Craig Pearson is an avid hunter, outdoorsman, and adventurist. His main passions are hog hunting in Texas and writing about his many adventures. He currently blogs for nightvision4less.com, a supplier of high quality night vision equipment.

12 Responses to Military vs. Civilian Tech: Debunking Night Vision Classifications

  1. avatarMichael says:

    I think the video is fake.

    No way horses actually eat at night. They’d be asleep, right?

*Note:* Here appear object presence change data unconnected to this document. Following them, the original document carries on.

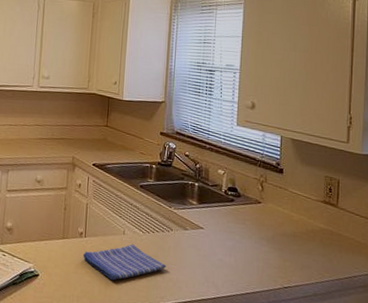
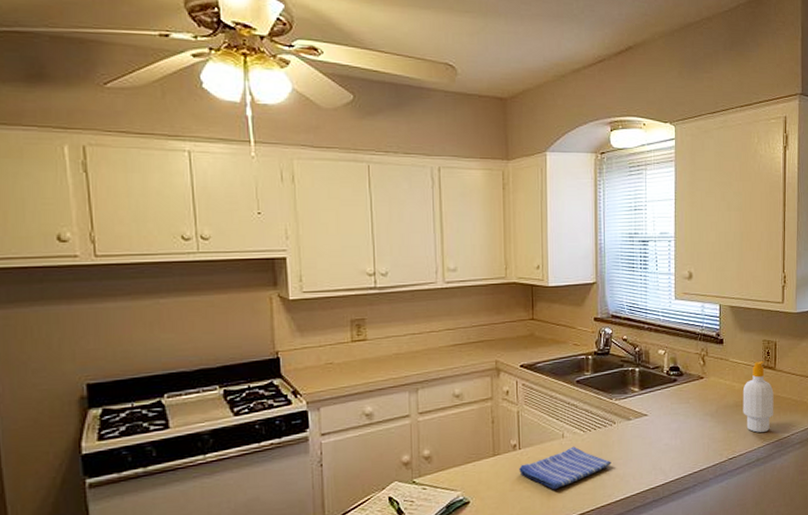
soap bottle: none [301,196,335,268] -> present [742,361,774,433]

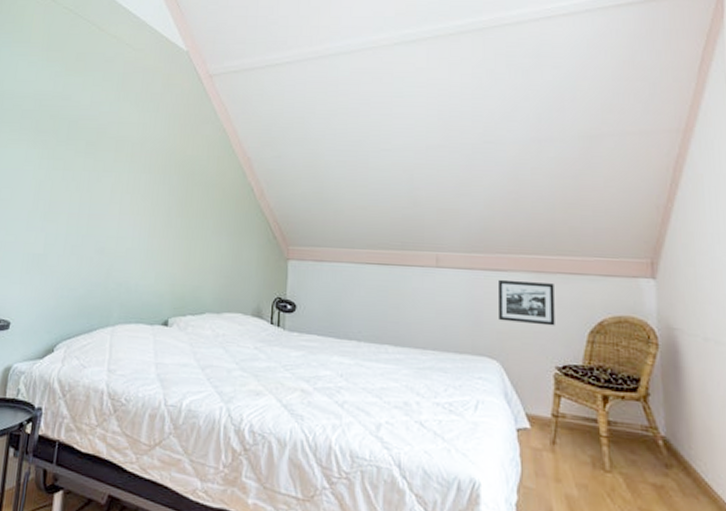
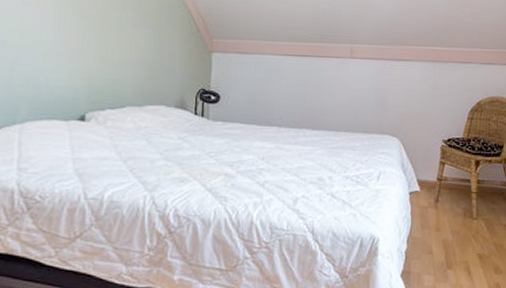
picture frame: present [499,279,555,326] -> none [401,68,446,107]

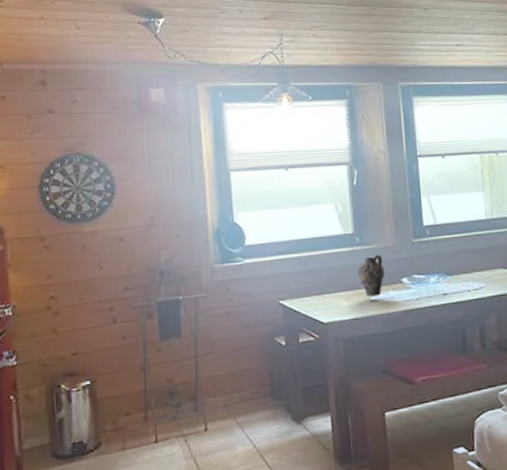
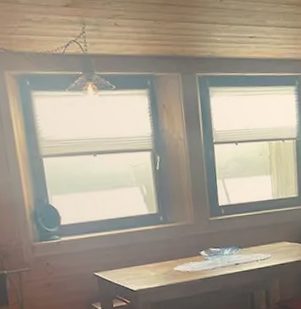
ceramic jug: present [358,254,385,297] -> none [162,231,186,268]

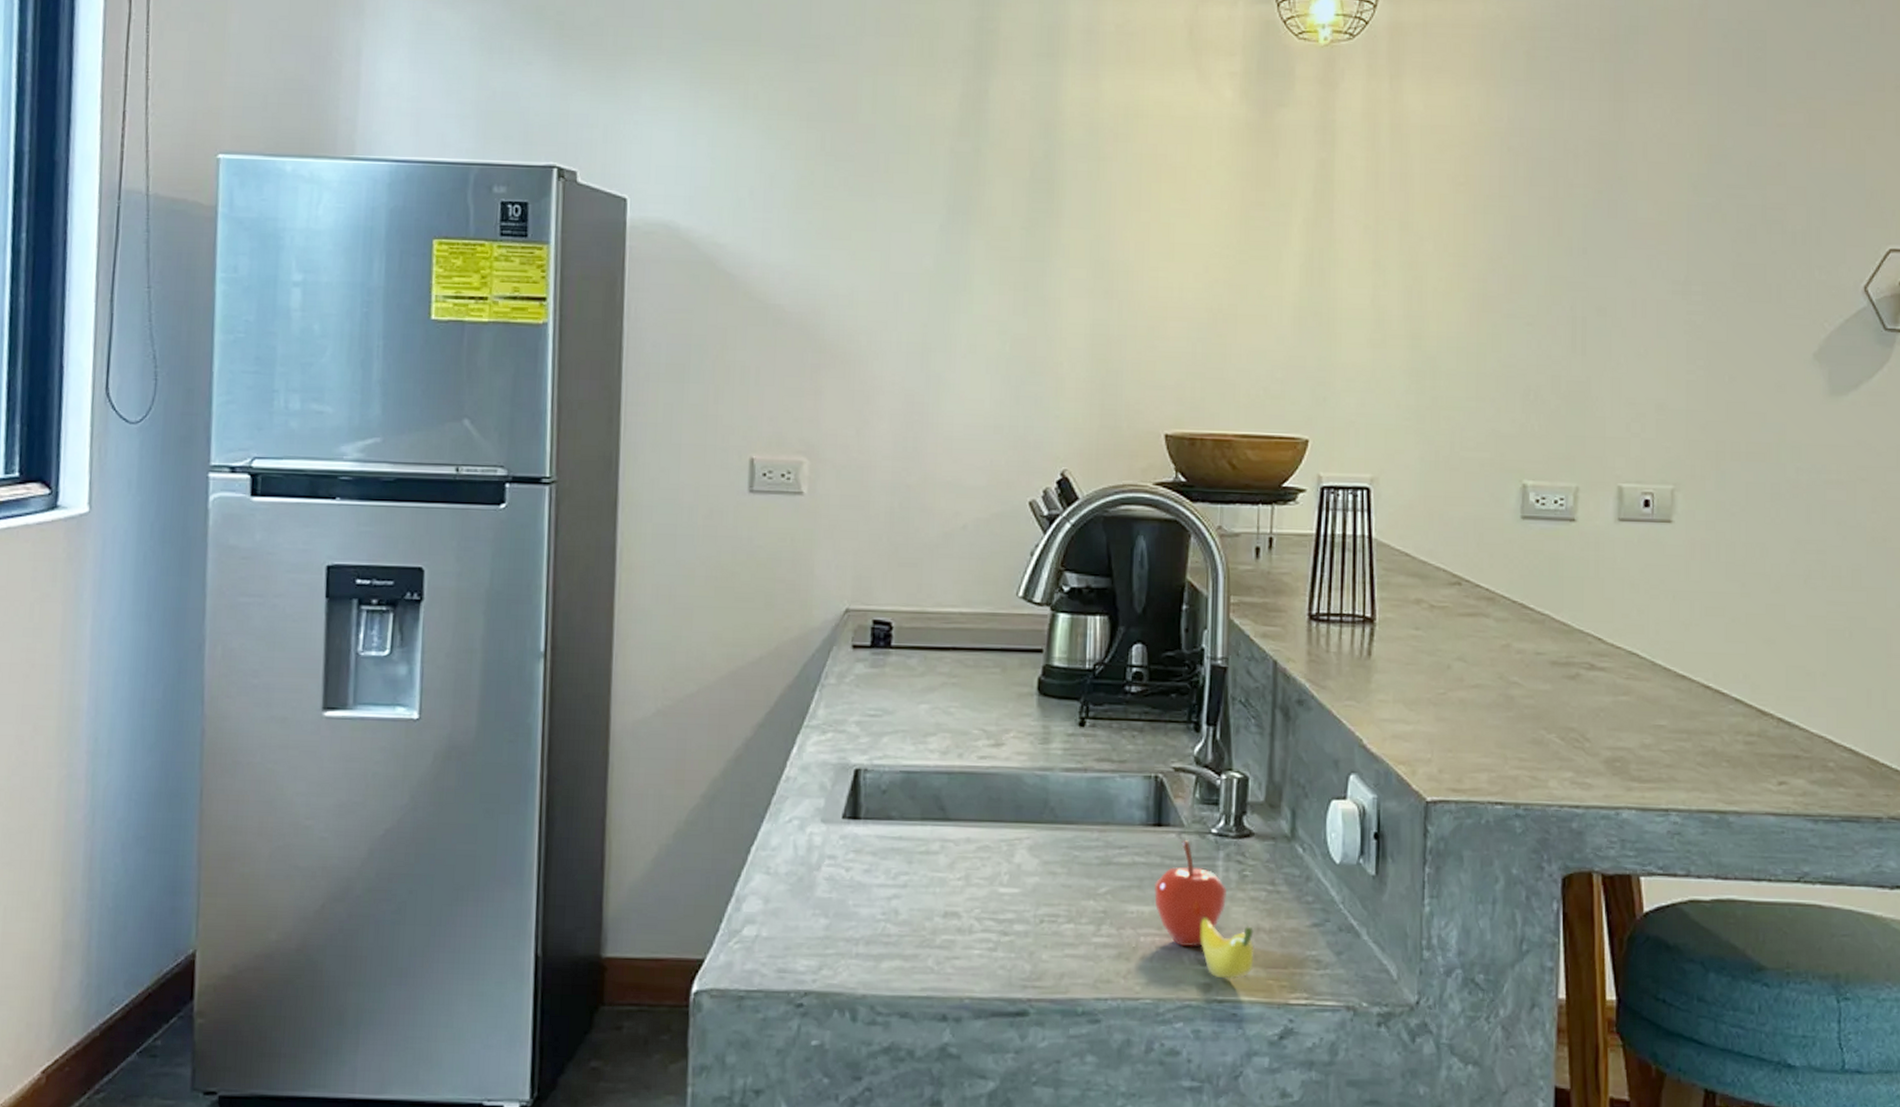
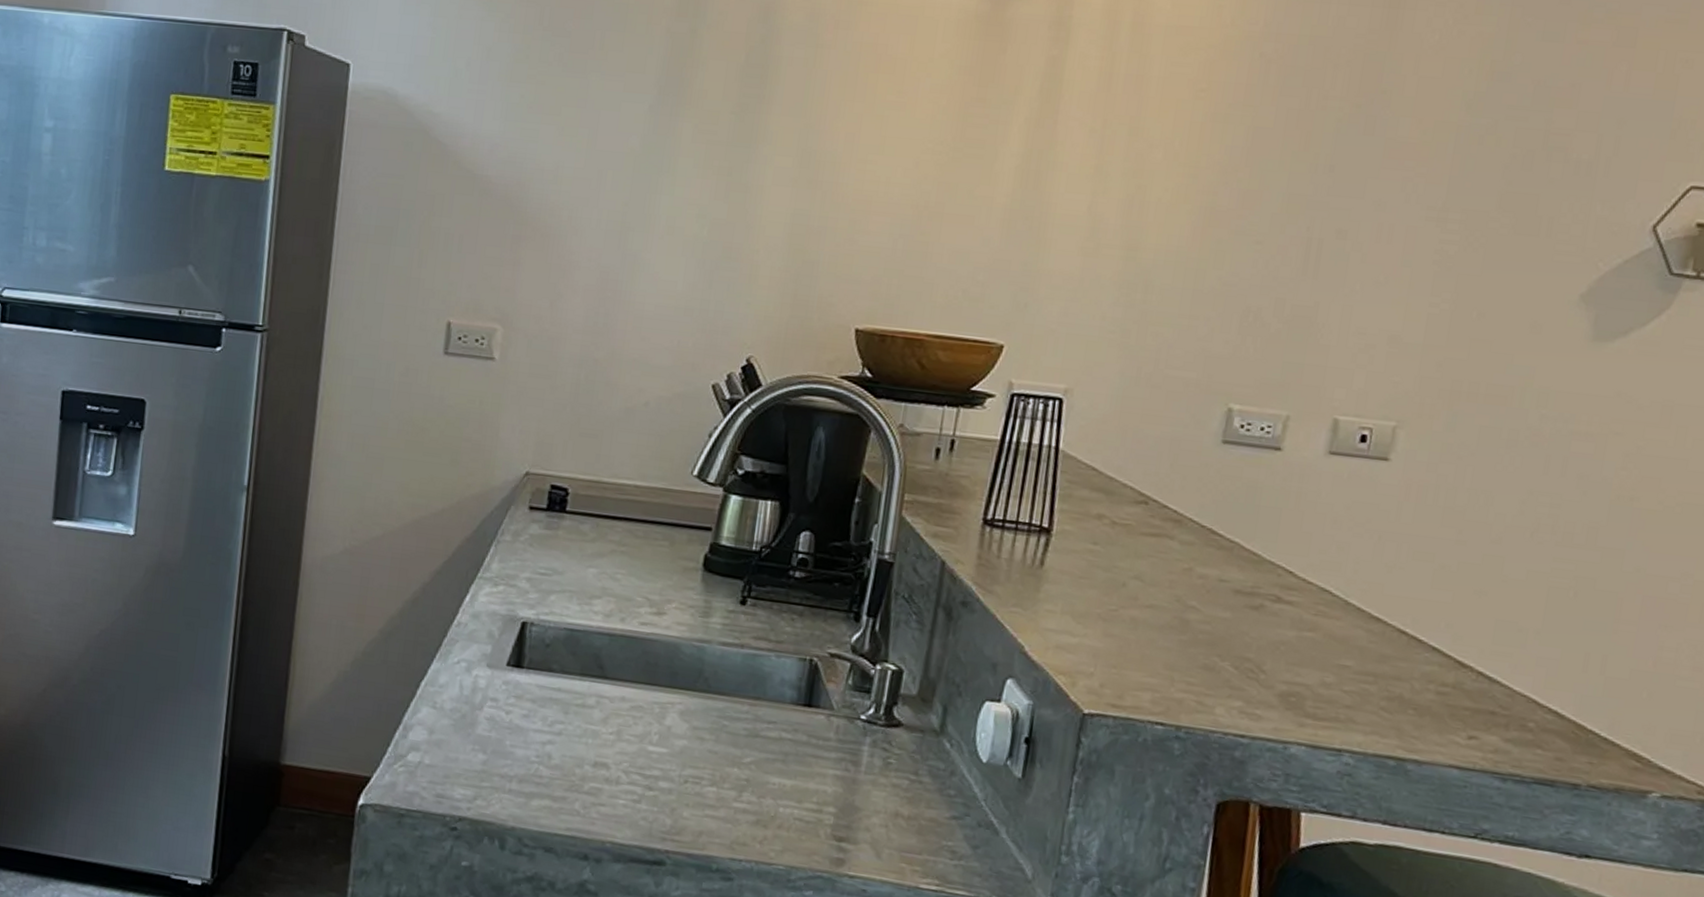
fruit: present [1154,840,1254,980] -> none [797,723,892,859]

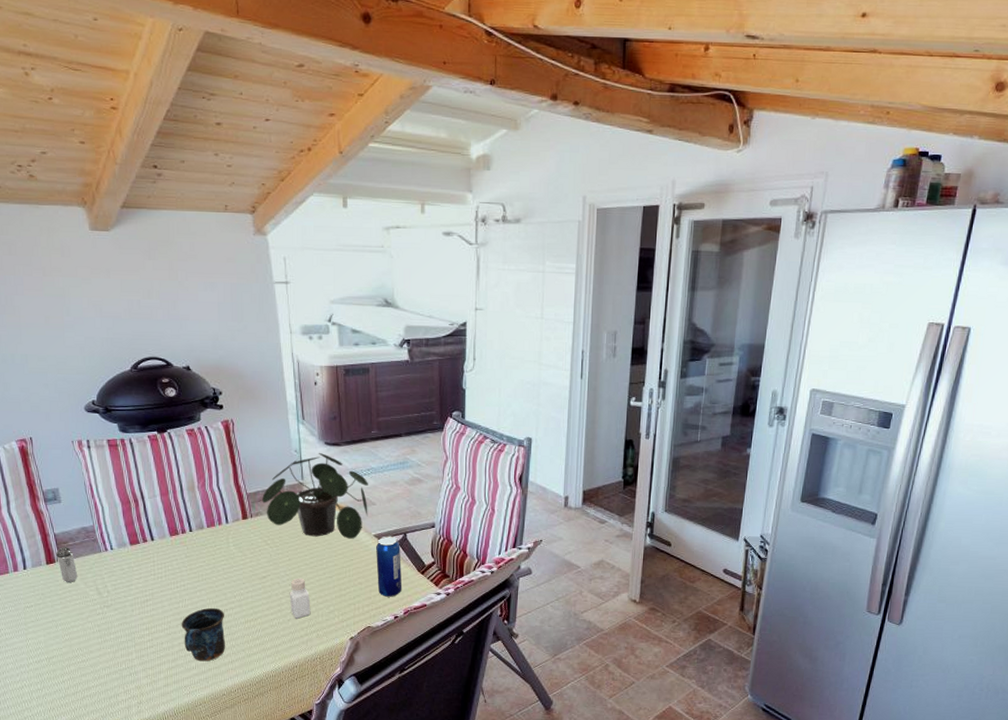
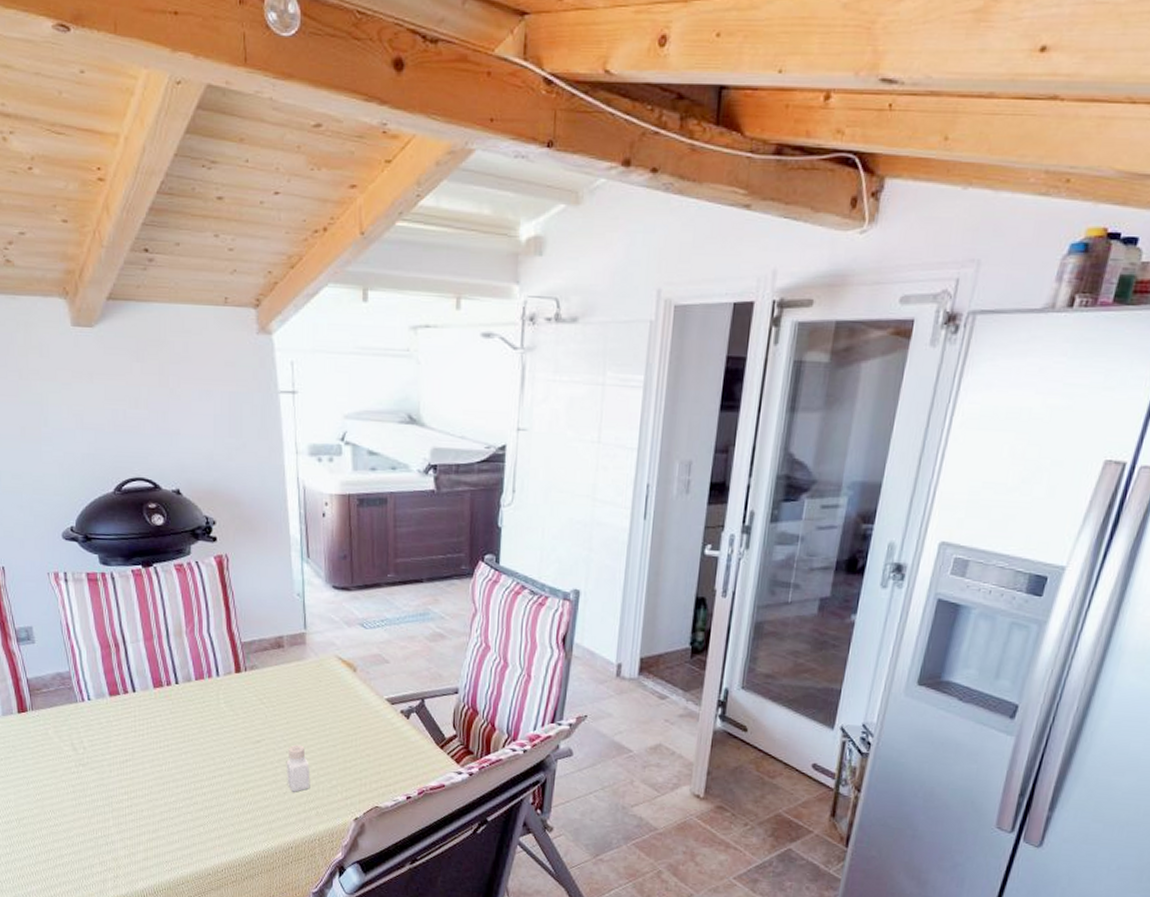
shaker: present [56,546,78,582] -> none [29,693,52,735]
mug: present [181,607,225,662] -> none [164,773,212,835]
potted plant: present [262,453,368,539] -> none [258,598,381,702]
beverage can: present [376,535,402,597] -> none [387,700,418,774]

  2. avatarThomas Paine says:

    after watching those hog hunters with infrared way back, i thought infrared was the way to go, especially with a scope.

  3. avatarChris Dumm says:

    From my own playing with and owning Gen I NVDs, I’d describe them as not much better than toys. For their dramatic increase in cost, I would certainly hope that Gen 2 devices are vastly more useful.

  4. avatarHuman Being says:

    So is that video Gen II or Gen III?

  5. avatarAlphaGeek says:

    In what way is this “debunking” anything? It demystifies and enlightens (heh) for sure, but debunking implies that there is some deliberately perpetrated falsehood which must be torn down.

    Also: Gen-III optics have a very low WAF (Wife Acceptance Factor) given the number of actual yearly hours of use they’d get in my household, which makes me sad. Even worse, here in CA I can’t mount a night-vision optic (magnified or not) onto a firearm and use it to take predators under low-light conditions.

  6. Um, I don’t even know where to begin…

    The .mil started buying Gen III (GaAs photocathodes) in the mid 80′s. The US Navy had Gen III aviation goggles and associated specs and procedures as early at 1986, the USAF didn’t really get into the game until about 89.

    Gen III units utilize a GaAs photocathode instead of a multialkalai (S20) photocathode. The primary problem with GaAs is that the active layer gets poisoned over time by ions which outgas from the tube (these are all vacuum tubes) to prevent the decay of the photocathode manufacturers added an ion barrier to the multi-channel plate (MCP).

    The US has two NVG tube manufacturers left. Like the rest of the defense industry, there was massive consolidation and buyouts during the early to mid 90′s.
    Lots of folks make goggles, but the I-squared tubes only come from a handful of manufacturers.

    When the last two US manufacturers came up with unfilmed (no ion barrier) tubes with improved power supplied they tried to get these declared Gen IV, but the US army balked stating that it was not a big enough improvement to constitute a new generation.

    Currently only L-3 (the same guys who own Eotech) makes these unfilmed tubes. ITT (the other US manufacturer) only builds Gen III. All Gen I and Gen II is now imported. In fairness some of the new Gen II tubes being built by Photonis/DEP easily rival or surpass the early Gen III stuff.